Tatiana Ponce, CMO e Head de Inovação da Natura e Avon, revela que o desempenho é reflexo de uma estratégia de marca construída com consistência, orientada por propósito, inovação e conexão com a sociedade. “Essa conquista mostra que o impacto ambiental e social é um motor de inovação que nos ajuda a avançar em várias dimensões: pesquisa e descoberta de novos ativos e benefícios de produto, valor compartilhado com comunidades da Amazônia e um convite ao consumo que faz bem às pessoas e ao planeta”.
Para a executiva, a liderança em Beleza e Cuidados Pessoais (CFT) na América Latina por nove anos consecutivos, segundo o Euromonitor, e o destaque na Brand Finance refletem a solidez dessa estratégia. “Mantemos nossa liderança unindo diferenciação e desejo. Enquanto evoluímos como uma organização multimarcas e omnicanal, atualizamos nossa linguagem para centralizar nossa essência: o Bem Estar Bem”, pontua Tatiana. “Por meio da ciência aplicada e da bioinovação, entregamos alta performance cosmética e benefícios, aperfeiçoando a experiência de compra em todos os canais com foco no longo prazo.”

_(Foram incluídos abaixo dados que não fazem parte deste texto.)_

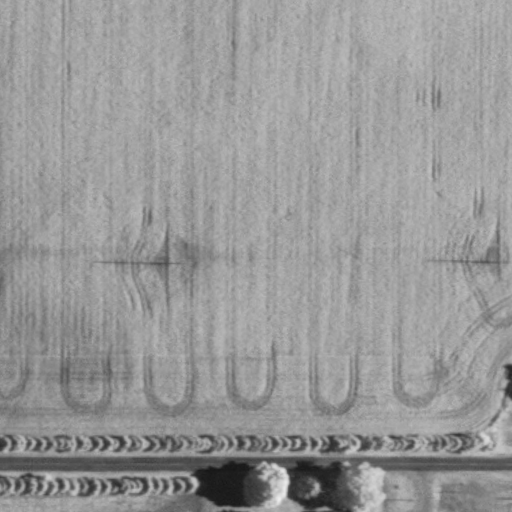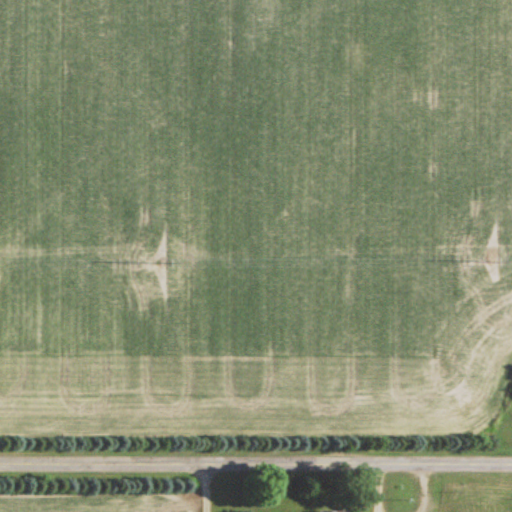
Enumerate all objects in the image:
road: (256, 464)
crop: (92, 500)
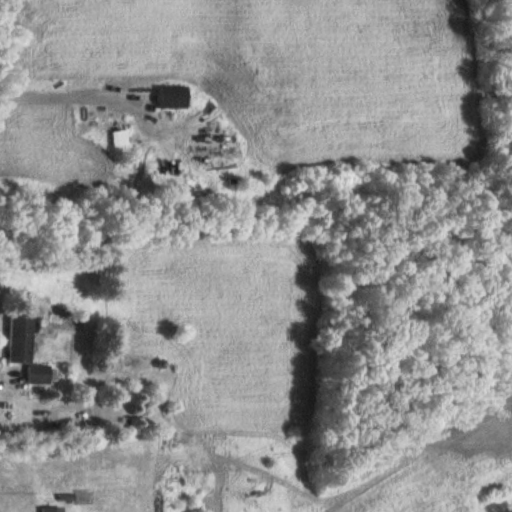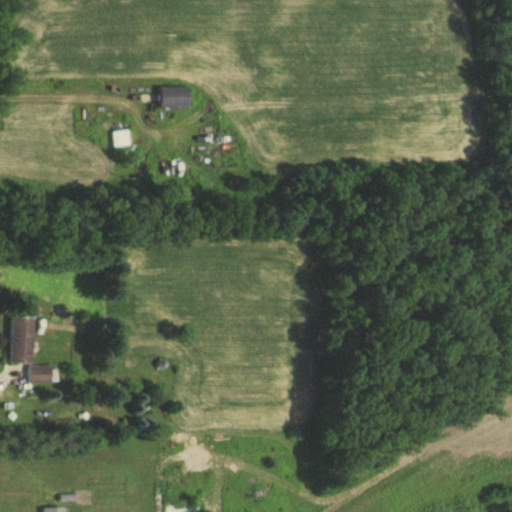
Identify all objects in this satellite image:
road: (65, 95)
building: (167, 96)
building: (116, 137)
building: (18, 340)
road: (2, 368)
building: (36, 374)
building: (49, 509)
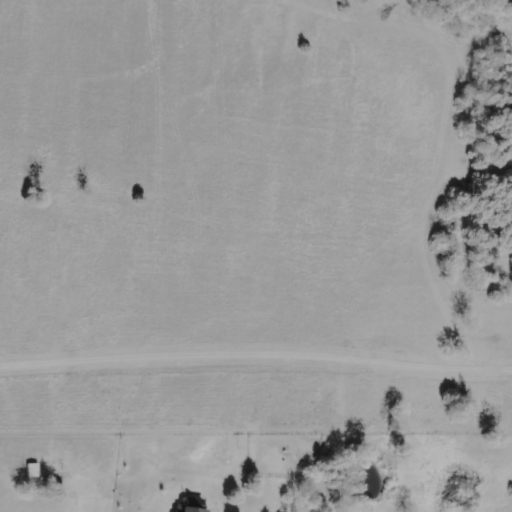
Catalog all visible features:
building: (194, 510)
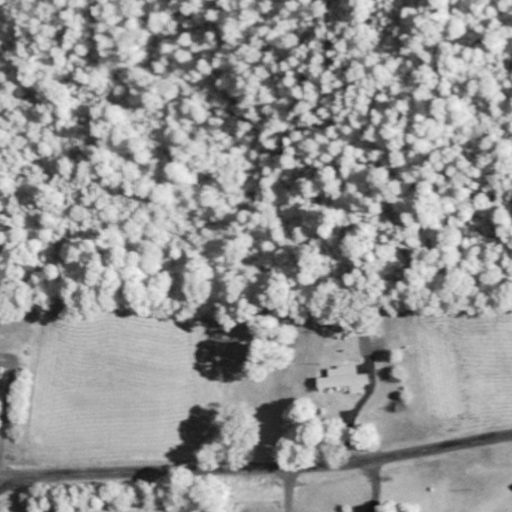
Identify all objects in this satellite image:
building: (0, 372)
building: (344, 379)
road: (256, 470)
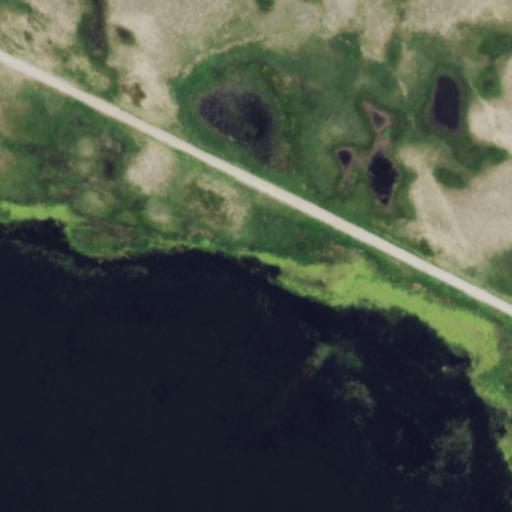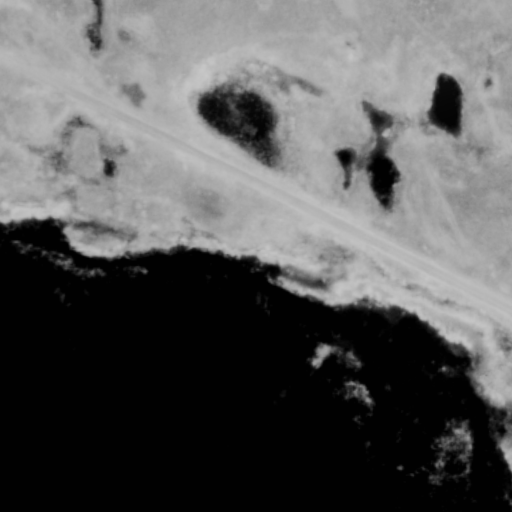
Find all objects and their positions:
road: (256, 175)
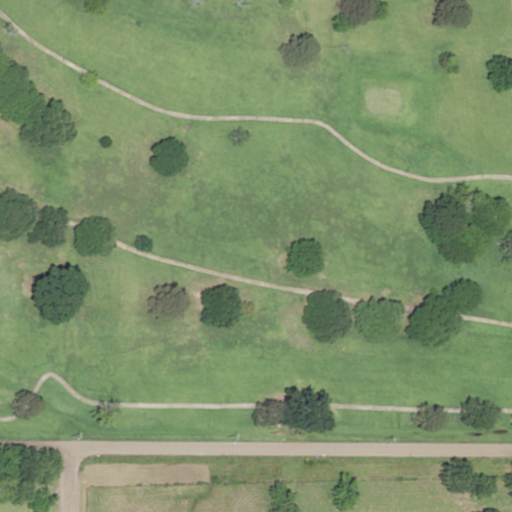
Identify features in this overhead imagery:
road: (256, 445)
road: (71, 478)
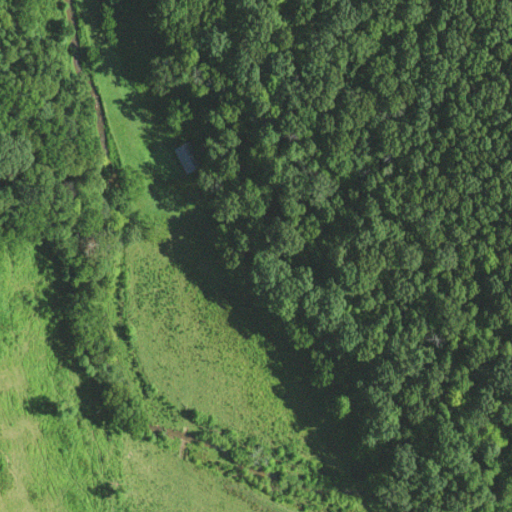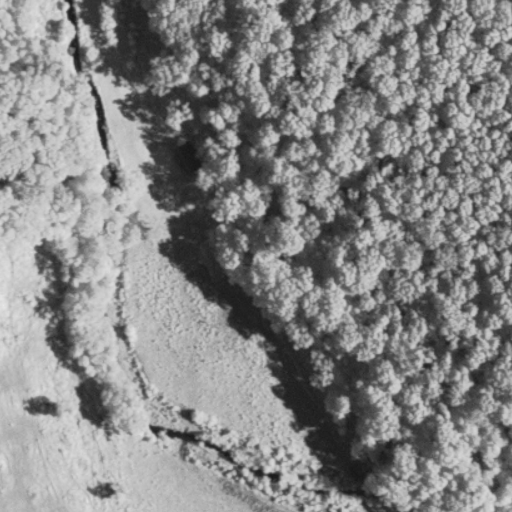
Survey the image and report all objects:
building: (184, 157)
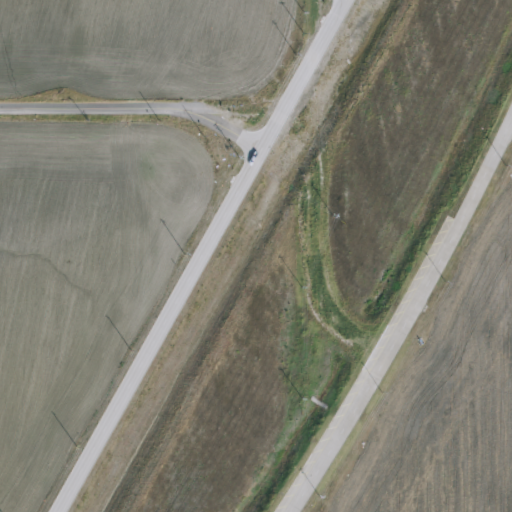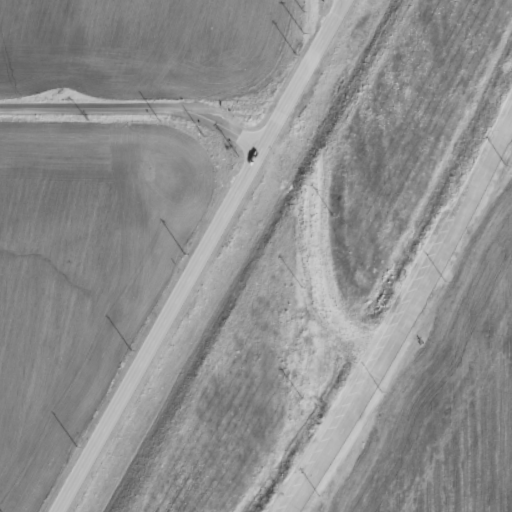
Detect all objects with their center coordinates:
road: (135, 109)
crop: (74, 254)
road: (200, 255)
road: (407, 317)
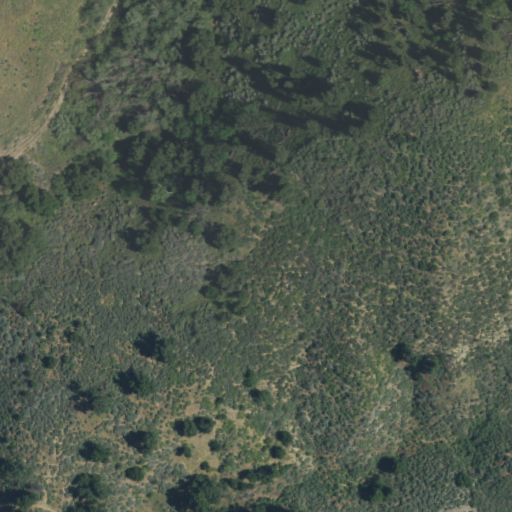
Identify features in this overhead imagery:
road: (64, 83)
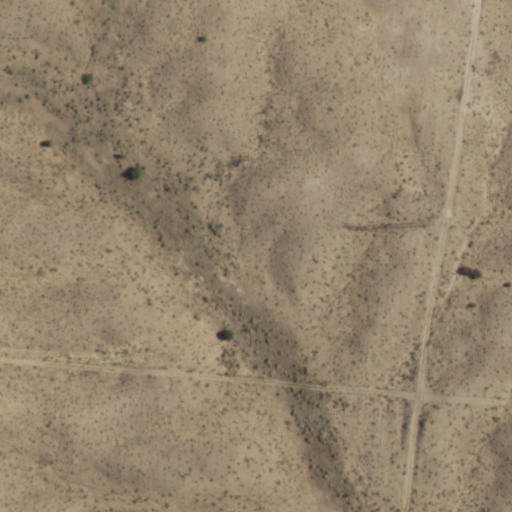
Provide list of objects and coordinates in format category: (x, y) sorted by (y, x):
power tower: (431, 221)
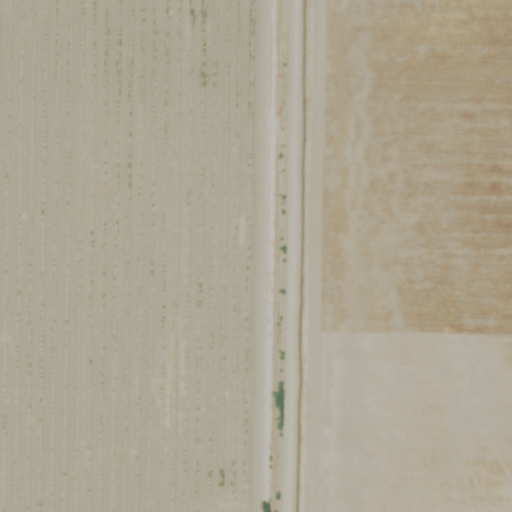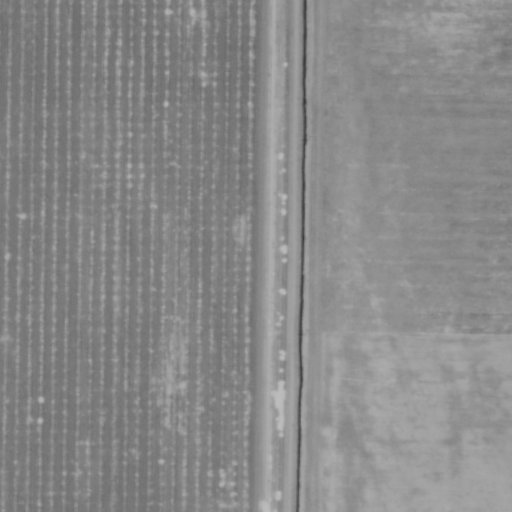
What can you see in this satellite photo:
crop: (160, 255)
road: (331, 256)
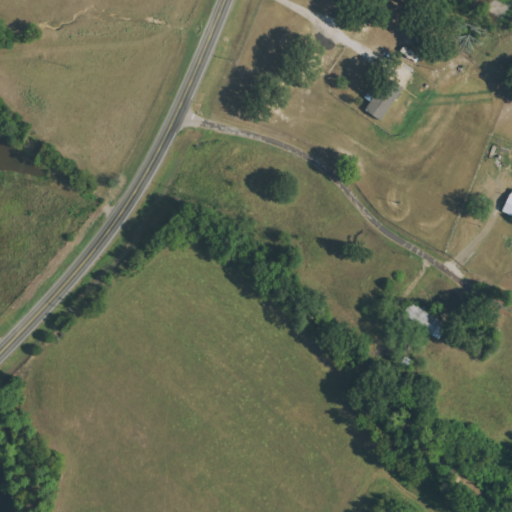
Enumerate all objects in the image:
road: (306, 14)
building: (387, 94)
road: (359, 182)
road: (142, 192)
building: (507, 206)
building: (422, 318)
road: (0, 347)
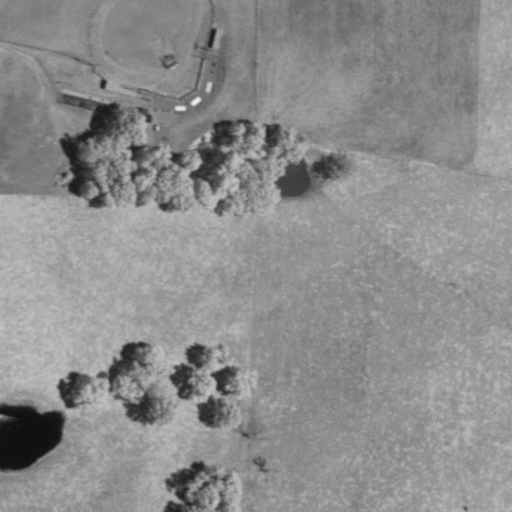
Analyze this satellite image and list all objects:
park: (118, 38)
building: (138, 113)
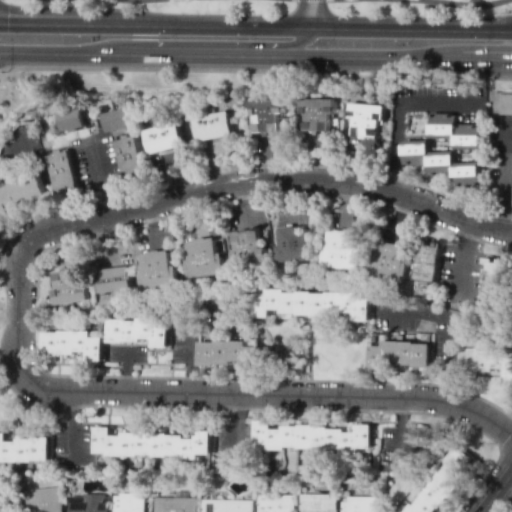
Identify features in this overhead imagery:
road: (471, 5)
road: (318, 13)
road: (296, 14)
traffic signals: (7, 22)
road: (77, 23)
road: (478, 25)
road: (220, 26)
road: (301, 27)
road: (414, 29)
road: (203, 42)
road: (43, 52)
road: (273, 54)
road: (486, 56)
road: (486, 62)
building: (502, 102)
road: (399, 111)
building: (317, 113)
building: (266, 114)
building: (118, 118)
building: (417, 118)
building: (72, 119)
building: (366, 119)
building: (214, 125)
building: (442, 126)
building: (456, 130)
building: (164, 137)
building: (471, 137)
building: (417, 145)
building: (442, 155)
building: (131, 158)
building: (441, 163)
building: (470, 168)
building: (63, 171)
road: (505, 175)
road: (100, 179)
building: (21, 193)
building: (295, 244)
building: (249, 249)
building: (343, 250)
building: (204, 257)
building: (427, 258)
building: (389, 261)
building: (428, 261)
road: (461, 261)
building: (158, 270)
building: (493, 278)
building: (495, 278)
building: (115, 280)
building: (70, 285)
building: (313, 303)
road: (18, 312)
road: (188, 327)
road: (448, 328)
building: (139, 331)
building: (73, 343)
building: (228, 353)
building: (401, 354)
building: (487, 360)
road: (126, 369)
road: (235, 426)
road: (71, 427)
road: (400, 434)
building: (314, 437)
building: (150, 443)
building: (24, 448)
building: (443, 481)
building: (442, 482)
road: (495, 489)
building: (2, 497)
building: (43, 499)
building: (128, 502)
building: (129, 502)
building: (89, 503)
building: (275, 503)
building: (318, 503)
building: (175, 504)
building: (176, 504)
building: (358, 504)
building: (227, 505)
building: (228, 505)
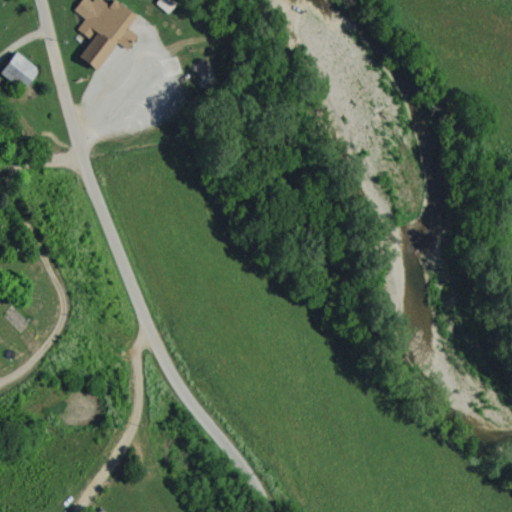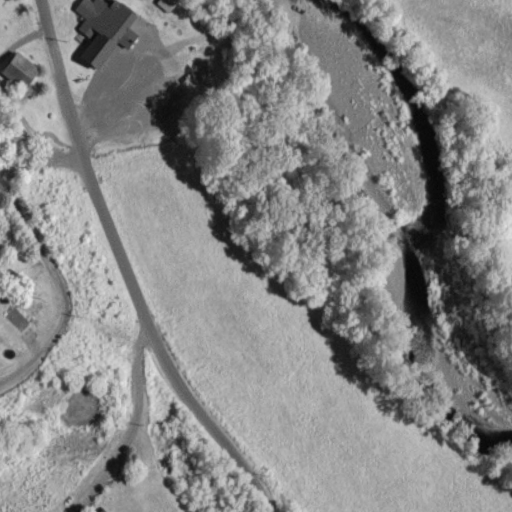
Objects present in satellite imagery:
building: (95, 32)
building: (12, 71)
road: (106, 96)
river: (408, 195)
road: (45, 251)
road: (126, 270)
road: (131, 424)
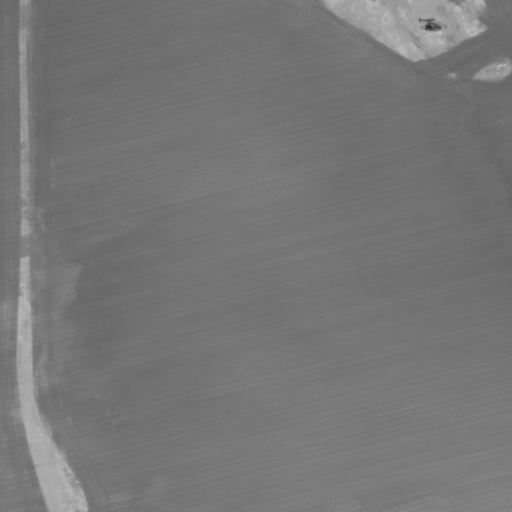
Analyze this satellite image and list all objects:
petroleum well: (440, 26)
road: (368, 257)
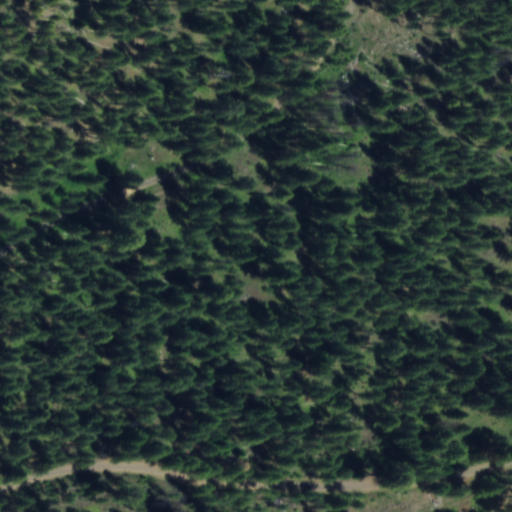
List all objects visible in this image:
road: (196, 154)
road: (255, 481)
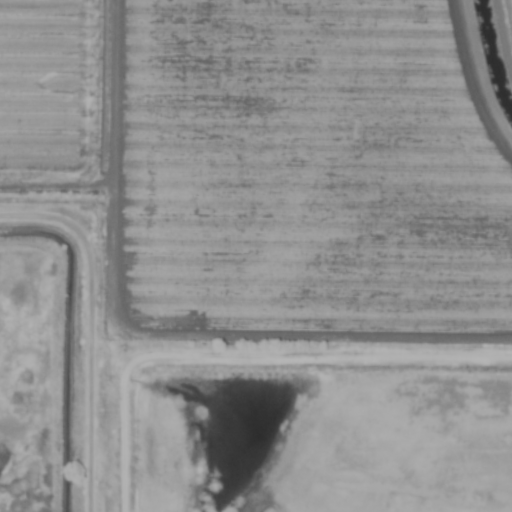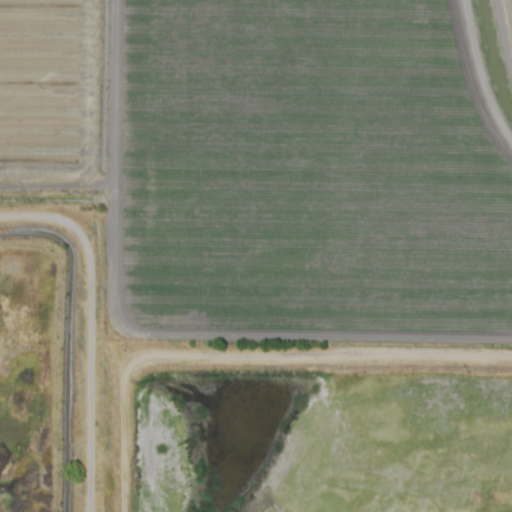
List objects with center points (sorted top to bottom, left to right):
crop: (278, 160)
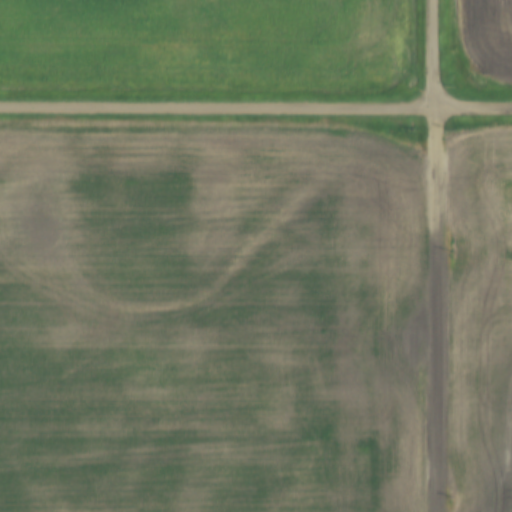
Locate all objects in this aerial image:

No ano anterior, a Natura tornou seus compromissos socioambientais ainda mais ambiciosos com o lançamento da Visão 2050, que visa transformar a companhia em um negócio 100% regenerativo nos próximos 25 anos. Esse modelo de negócio baseia-se na parceria com 46 comunidades tradicionais, responsáveis pelo fornecimento de 52 bioinsumos aliados à conservação florestal, e na operação do Ecoparque, um complexo tecnológico que abriga um núcleo de inovação e empresas parceiras. Atualmente, os bioativos da floresta estão presentes em metade do portfólio da marca — com linhas renomadas como Ekos, Lumina e Chronos.
Além disso, a empresa acaba de anunciar o novo patamar do impacto positivo de sua operação, contabilizado financeiramente pela metodologia pioneira, Integrated Profit and Loss (iP&L). “O iP&L mensura em valor monetário fatores historicamente tratados como externalidades ou intangíveis, dividindo a mensuração em quatro capitais: social, humano, ambiental e financeiro. Hoje, para cada R$ 1 de receita, a Natura gera R$ 4 em benefícios socioambientais”, conclui Tatiana.